** Record set follows **

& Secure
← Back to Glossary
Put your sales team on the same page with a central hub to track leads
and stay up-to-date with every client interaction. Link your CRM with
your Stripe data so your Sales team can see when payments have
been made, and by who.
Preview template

** End of Record set **

● **Task item**:
Print all of the lines above without changing anything in them.

● **Expected output**:
& Secure
← Back to Glossary
Put your sales team on the same page with a central hub to track leads
and stay up-to-date with every client interaction. Link your CRM with
your Stripe data so your Sales team can see when payments have
been made, and by who.
Preview template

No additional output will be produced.